> [Problem]:
In all the entries below, substitute "Lees meer" for "Read More" and write out their text with nothing else changed. Leave the pictures out.

START Available data

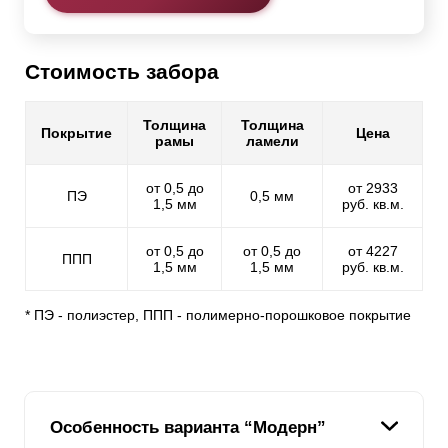
Стоимость забора
Толщина
Толщина
Покрытие
Цена
рамы
ламели
от 0,5 до
от 2933
ПЭ
0,5 мм
1,5 мм
руб. кв.м.
от 0,5 до
от 0,5 до
от 4227
ППП
1,5 мм
1,5 мм
руб. кв.м.
* ПЭ - полиэстер, ППП - полимерно-порошковое покрытие
Особенность варианта “Модерн”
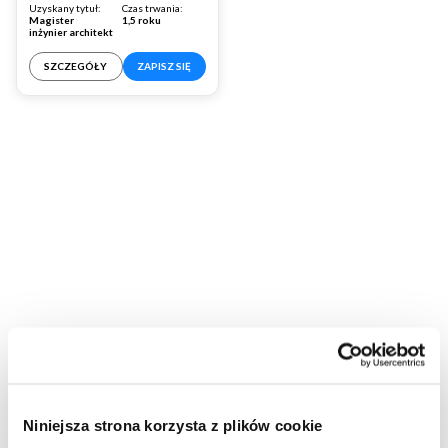
Uzyskany tytuł:
Czas trwania:
Magister
1,5 roku
inżynier architekt
SZCZEGÓŁY
ZAPISZ SIĘ
Niniejsza strona korzysta z plików cookie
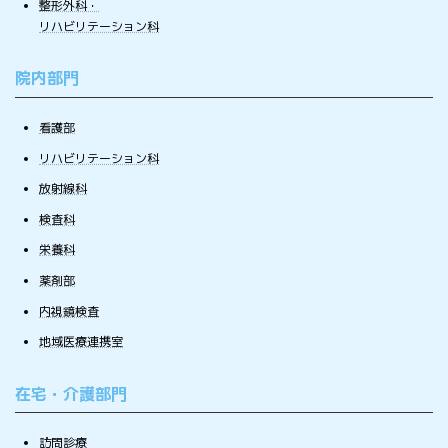
整形外科・
リハビリテーション科
院内部門
看護部
リハビリテーション科
放射線科
検査科
栄養科
薬剤部
内視鏡検査
地域医療連携室
在宅・介護部門
訪問診療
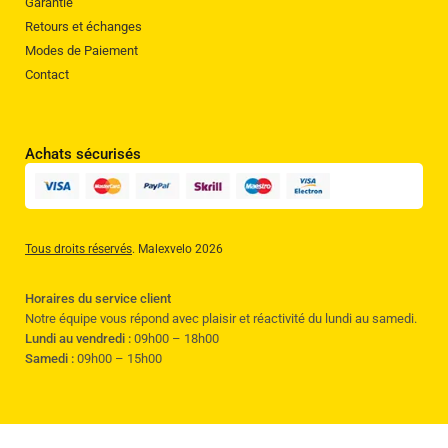
Garantie
Retours et échanges
Modes de Paiement
Contact
Achats sécurisés
Tous droits réservés
. Malexvelo 2026
Horaires du service client
Notre équipe vous répond avec plaisir et réactivité du lundi au samedi.
Lundi au vendredi :
09h00 – 18h00
Samedi :
09h00 – 15h00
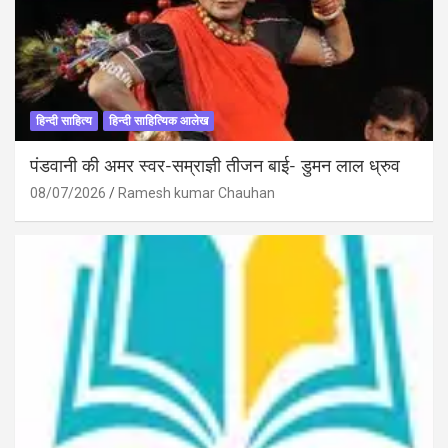
हिन्दी साहित्य
हिन्दी साहित्यिक आलेख
पंडवानी की अमर स्वर-सम्राज्ञी तीजन बाई- डुमन लाल ध्रुव
08/07/2026
Ramesh kumar Chauhan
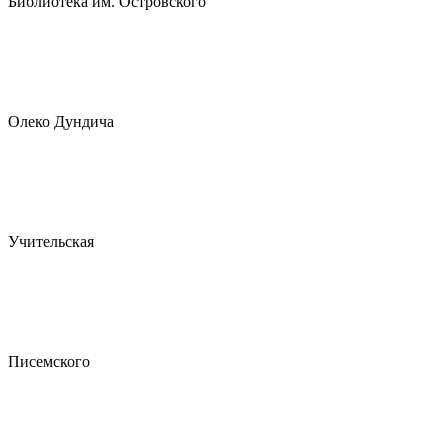
Библиотека им. Островского
Олеко Дундича
Учительская
Писемского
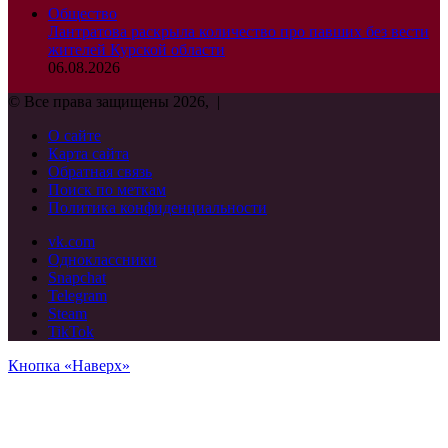
Общество
Лантратова раскрыла количество про павших без вести
жителей Курской области
06.08.2026
© Все права защищены 2026, |
О сайте
Карта сайта
Обратная связь
Поиск по меткам
Политика конфиденциальности
vk.com
Одноклассники
Snapchat
Telegram
Steam
TikTok
Кнопка «Наверх»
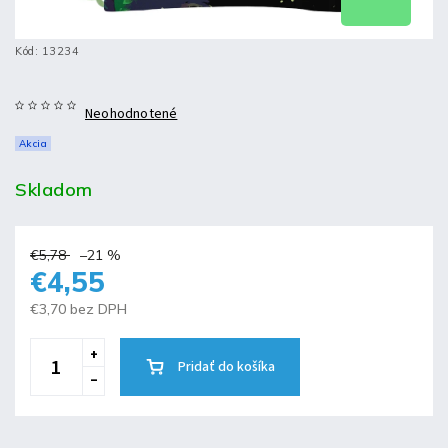
Kód:
13234
Neohodnotené
Akcia
Skladom
€5,78
–21 %
€4,55
€3,70 bez DPH
Pridať do košíka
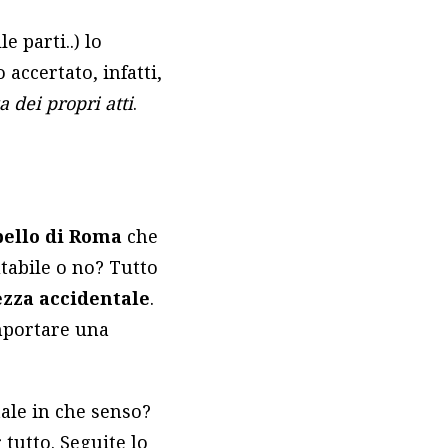
 parti..) lo
 accertato, infatti,
 dei propri atti
.
pello di Roma
che
utabile o no? Tutto
zza accidentale
.
mportare una
ale in che senso?
 tutto. Seguite lo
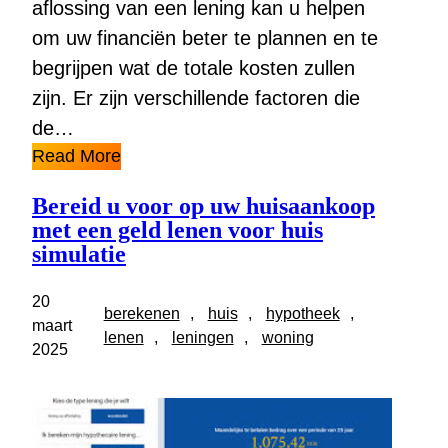
aflossing van een lening kan u helpen
om uw financiën beter te plannen en te
begrijpen wat de totale kosten zullen
zijn. Er zijn verschillende factoren die
de…
Read More
Bereid u voor op uw huisaankoop
met een geld lenen voor huis
simulatie
20
berekenen
, 
huis
, 
hypotheek
, 
maart
lenen
, 
leningen
, 
woning
2025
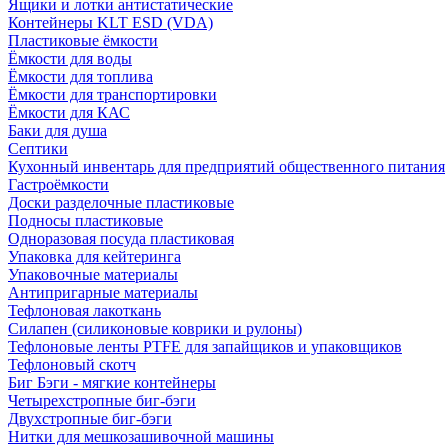
Ящики и лотки антистатические
Контейнеры KLT ESD (VDA)
Пластиковые ёмкости
Ёмкости для воды
Ёмкости для топлива
Ёмкости для транспортировки
Ёмкости для КАС
Баки для душа
Септики
Кухонный инвентарь для предприятий общественного питания
Гастроёмкости
Доски разделочные пластиковые
Подносы пластиковые
Одноразовая посуда пластиковая
Упаковка для кейтеринга
Упаковочные материалы
Антипригарные материалы
Тефлоновая лакоткань
Силапен (силиконовые коврики и рулоны)
Тефлоновые ленты PTFE для запайщиков и упаковщиков
Тефлоновый скотч
Биг Бэги - мягкие контейнеры
Четырехстропные биг-бэги
Двухстропные биг-бэги
Нитки для мешкозашивочной машины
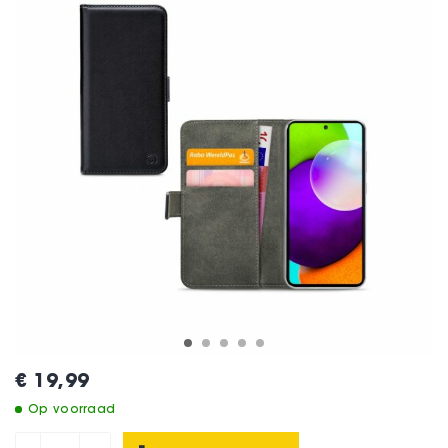
€ 19,99
Op voorraad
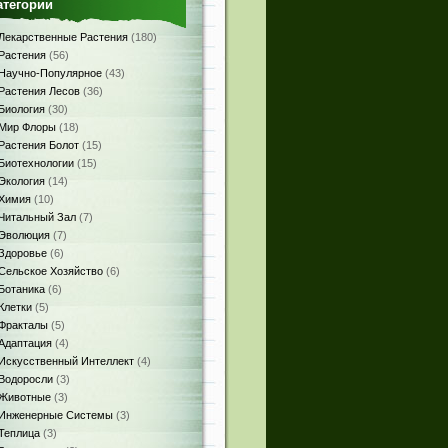
атегории
Лекарственные Растения
(180)
Растения
(56)
Научно-Популярное
(43)
Растения Лесов
(36)
Биология
(30)
Мир Флоры
(18)
Растения Болот
(15)
Биотехнологии
(15)
Экология
(14)
Химия
(10)
Читальный Зал
(7)
Эволюция
(7)
Здоровье
(6)
Сельское Хозяйство
(6)
Ботаника
(6)
Клетки
(5)
Фракталы
(5)
Адаптация
(4)
Искусственный Интеллект
(4)
Водоросли
(3)
Животные
(3)
Инженерные Системы
(3)
Теплица
(3)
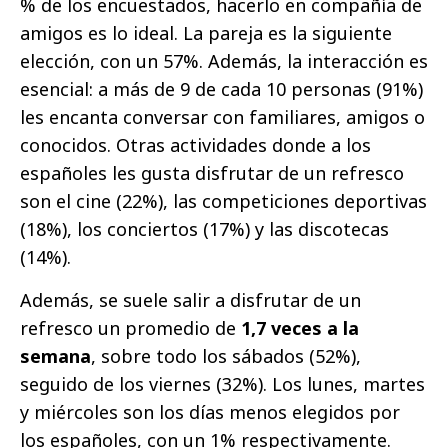
% de los encuestados, hacerlo en compañía de
amigos es lo ideal. La pareja es la siguiente
elección, con un 57%. Además, la interacción es
esencial: a más de 9 de cada 10 personas (91%)
les encanta conversar con familiares, amigos o
conocidos. Otras actividades donde a los
españoles les gusta disfrutar de un refresco
son el cine (22%), las competiciones deportivas
(18%), los conciertos (17%) y las discotecas
(14%).
Además, se suele salir a disfrutar de un
refresco un promedio de
1,7 veces a la
semana
, sobre todo los sábados (52%),
seguido de los viernes (32%). Los lunes, martes
y miércoles son los días menos elegidos por
los españoles, con un 1% respectivamente.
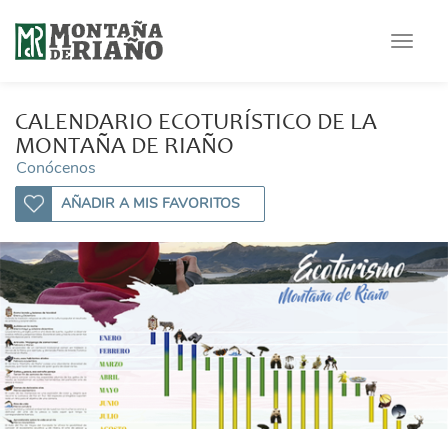
Toggle
navigat
CALENDARIO ECOTURÍSTICO DE LA
MONTAÑA DE RIAÑO
Conócenos
AÑADIR A MIS FAVORITOS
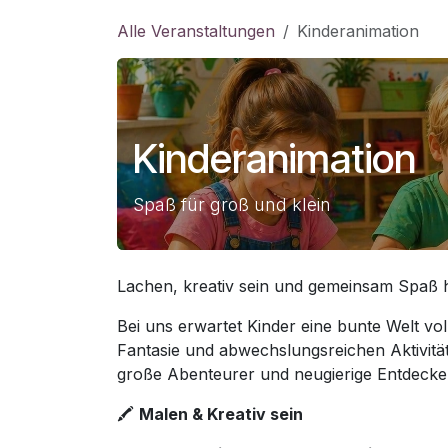
Zum Inhalt springen
Alle Veranstaltungen
Kinderanimation
Kinderanimation
Spaß für groß und klein
Lachen, kreativ sein und gemeinsam Spaß 
Bei uns erwartet Kinder eine bunte Welt vo
Fantasie und abwechslungsreichen Aktivitä
große Abenteurer und neugierige Entdecke
🖍️
Malen & Kreativ sein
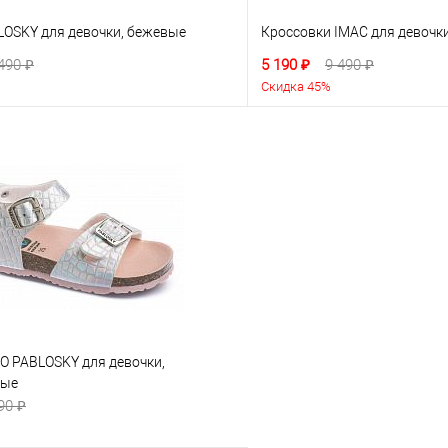
LOSKY для девочки, бежевые
Кроссовки IMAC для девочки
490 ₽
5 190 ₽
9 490 ₽
Скидка 45%
О PABLOSKY для девочки,
вые
90 ₽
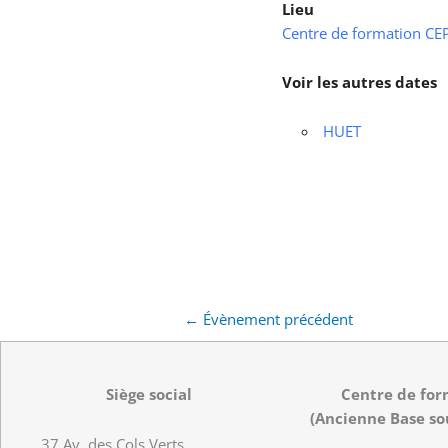
Lieu
Centre de formation CEPS
Voir les autres dates
HUET
←
Évènement précédent
Siège social
Centre de for
(Ancienne Base so
37 Av. des Cols Verts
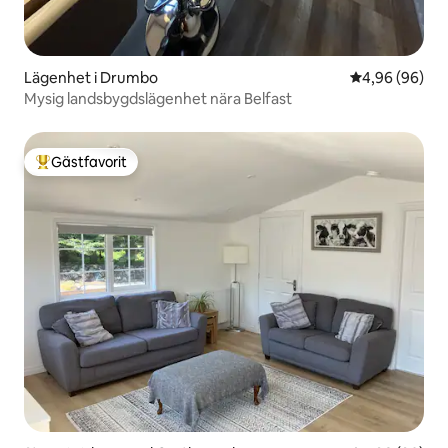
Lägenhet i Drumbo
4,96 av 5 i g
4,96 (96)
Mysig landsbygdslägenhet nära Belfast
Gästfavorit
Populär gästfavorit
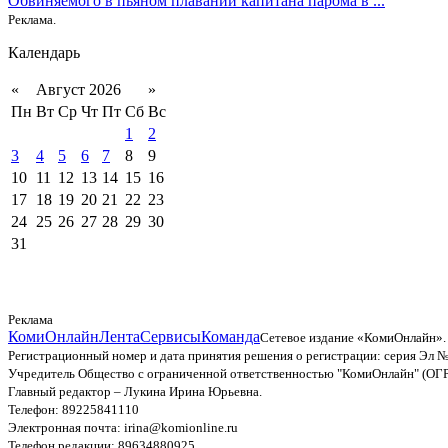
Обвиняемого в пьяном плавании капитана парома в ...
Реклама.
Календарь
«
Август 2026
»
Пн
Вт
Ср
Чт
Пт
Сб
Вс
1
2
3
4
5
6
7
8
9
10
11
12
13
14
15
16
17
18
19
20
21
22
23
24
25
26
27
28
29
30
31
Реклама
КомиОнлайн
Лента
Сервисы
Команда
Сетевое издание «КомиОнлайн».
Регистрационный номер и дата принятия решения о регистрации: серия Эл №
Учредитель Общество с ограниченной ответственностью "КомиОнлайн" (ОГ
Главный редактор – Лукина Ирина Юрьевна.
Телефон: 89225841110
Электронная почта: irina@komionline.ru
Телефон редакции: 89634880925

END Available data

> [Solution]:
Стоимость забора
Толщина
Толщина
Покрытие
Цена
рамы
ламели
от 0,5 до
от 2933
ПЭ
0,5 мм
1,5 мм
руб. кв.м.
от 0,5 до
от 0,5 до
от 4227
ППП
1,5 мм
1,5 мм
руб. кв.м.
* ПЭ - полиэстер, ППП - полимерно-порошковое покрытие
Особенность варианта “Модерн”
Uzyskany tytuł:
Czas trwania:
Magister
1,5 roku
inżynier architekt
SZCZEGÓŁY
ZAPISZ SIĘ
Niniejsza strona korzysta z plików cookie
整形外科・
リハビリテーション科
院内部門
看護部
リハビリテーション科
放射線科
検査科
栄養科
薬剤部
内視鏡検査
地域医療連携室
在宅・介護部門
訪問診療
Garantie
Retours et échanges
Modes de Paiement
Contact
Achats sécurisés
Tous droits réservés
. Malexvelo 2026
Horaires du service client
Notre équipe vous répond avec plaisir et réactivité du lundi au samedi.
Lundi au vendredi :
09h00 – 18h00
Samedi :
09h00 – 15h00
हिन्दी साहित्य
हिन्दी साहित्यिक आलेख
पंडवानी की अमर स्वर-सम्राज्ञी तीजन बाई- डुमन लाल ध्रुव
08/07/2026
Ramesh kumar Chauhan
Библиотека им. Островского
Олеко Дундича
Учительская
Писемского
Общество
Лантратова раскрыла количество про павших без вести
жителей Курской области
06.08.2026
© Все права защищены 2026, |
О сайте
Карта сайта
Обратная связь
Поиск по меткам
Политика конфиденциальности
vk.com
Одноклассники
Snapchat
Telegram
Steam
TikTok
Кнопка «Наверх»
Kód:
13234
Neohodnotené
Akcia
Skladom
€5,78
–21 %
€4,55
€3,70 bez DPH
Pridať do košíka
 parti..) lo
 accertato, infatti,
 dei propri atti
.
pello di Roma
che
utabile o no? Tutto
zza accidentale
.
mportare una
ale in che senso?
 tutto. Seguite lo
aflossing van een lening kan u helpen
om uw financiën beter te plannen en te
begrijpen wat de totale kosten zullen
zijn. Er zijn verschillende factoren die
de…
Lees meer
Bereid u voor op uw huisaankoop
met een geld lenen voor huis
simulatie
20
berekenen
, 
huis
, 
hypotheek
, 
maart
lenen
, 
leningen
, 
woning
2025
Ящики и лотки антистатические
Контейнеры KLT ESD (VDA)
Пластиковые ёмкости
Ёмкости для воды
Ёмкости для топлива
Ёмкости для транспортировки
Ёмкости для КАС
Баки для душа
Септики
Кухонный инвентарь для предприятий общественного питания
Гастроёмкости
Доски разделочные пластиковые
Подносы пластиковые
Одноразовая посуда пластиковая
Упаковка для кейтеринга
Упаковочные материалы
Антипригарные материалы
Тефлоновая лакоткань
Силапен (силиконовые коврики и рулоны)
Тефлоновые ленты PTFE для запайщиков и упаковщиков
Тефлоновый скотч
Биг Бэги - мягкие контейнеры
Четырехстропные биг-бэги
Двухстропные биг-бэги
Нитки для мешкозашивочной машины
€ 19,99
Op voorraad
атегории
Лекарственные Растения
(180)
Растения
(56)
Научно-Популярное
(43)
Растения Лесов
(36)
Биология
(30)
Мир Флоры
(18)
Растения Болот
(15)
Биотехнологии
(15)
Экология
(14)
Химия
(10)
Читальный Зал
(7)
Эволюция
(7)
Здоровье
(6)
Сельское Хозяйство
(6)
Ботаника
(6)
Клетки
(5)
Фракталы
(5)
Адаптация
(4)
Искусственный Интеллект
(4)
Водоросли
(3)
Животные
(3)
Инженерные Системы
(3)
Теплица
(3)
% de los encuestados, hacerlo en compañía de
amigos es lo ideal. La pareja es la siguiente
elección, con un 57%. Además, la interacción es
esencial: a más de 9 de cada 10 personas (91%)
les encanta conversar con familiares, amigos o
conocidos. Otras actividades donde a los
españoles les gusta disfrutar de un refresco
son el cine (22%), las competiciones deportivas
(18%), los conciertos (17%) y las discotecas
(14%).
Además, se suele salir a disfrutar de un
refresco un promedio de
1,7 veces a la
semana
, sobre todo los sábados (52%),
seguido de los viernes (32%). Los lunes, martes
y miércoles son los días menos elegidos por
los españoles, con un 1% respectivamente.
Toggle
navigat
CALENDARIO ECOTURÍSTICO DE LA
MONTAÑA DE RIAÑO
Conócenos
AÑADIR A MIS FAVORITOS
Zum Inhalt springen
Alle Veranstaltungen
Kinderanimation
Kinderanimation
Spaß für groß und klein
Lachen, kreativ sein und gemeinsam Spaß 
Bei uns erwartet Kinder eine bunte Welt vo
Fantasie und abwechslungsreichen Aktivitä
große Abenteurer und neugierige Entdecke
🖍️
Malen & Kreativ sein
LOSKY для девочки, бежевые
Кроссовки IMAC для девочки
490 ₽
5 190 ₽
9 490 ₽
Скидка 45%
О PABLOSKY для девочки,
вые
90 ₽
Lieu
Centre de formation CEPS
Voir les autres dates
HUET
←
Évènement précédent
Siège social
Centre de for
(Ancienne Base so
37 Av. des Cols Verts
Lägenhet i Drumbo
4,96 av 5 i g
4,96 (96)
Mysig landsbygdslägenhet nära Belfast
Gästfavorit
Populär gästfavorit
Обвиняемого в пьяном плавании капитана парома в ...
Реклама.
Календарь
«
Август 2026
»
Пн
Вт
Ср
Чт
Пт
Сб
Вс
1
2
3
4
5
6
7
8
9
10
11
12
13
14
15
16
17
18
19
20
21
22
23
24
25
26
27
28
29
30
31
Реклама
КомиОнлайн
Лента
Сервисы
Команда
Сетевое издание «КомиОнлайн».
Регистрационный номер и дата принятия решения о регистрации: серия Эл №
Учредитель Общество с ограниченной ответственностью "КомиОнлайн" (ОГ
Главный редактор – Лукина Ирина Юрьевна.
Телефон: 89225841110
Электронная почта: irina@komionline.ru
Телефон редакции: 89634880925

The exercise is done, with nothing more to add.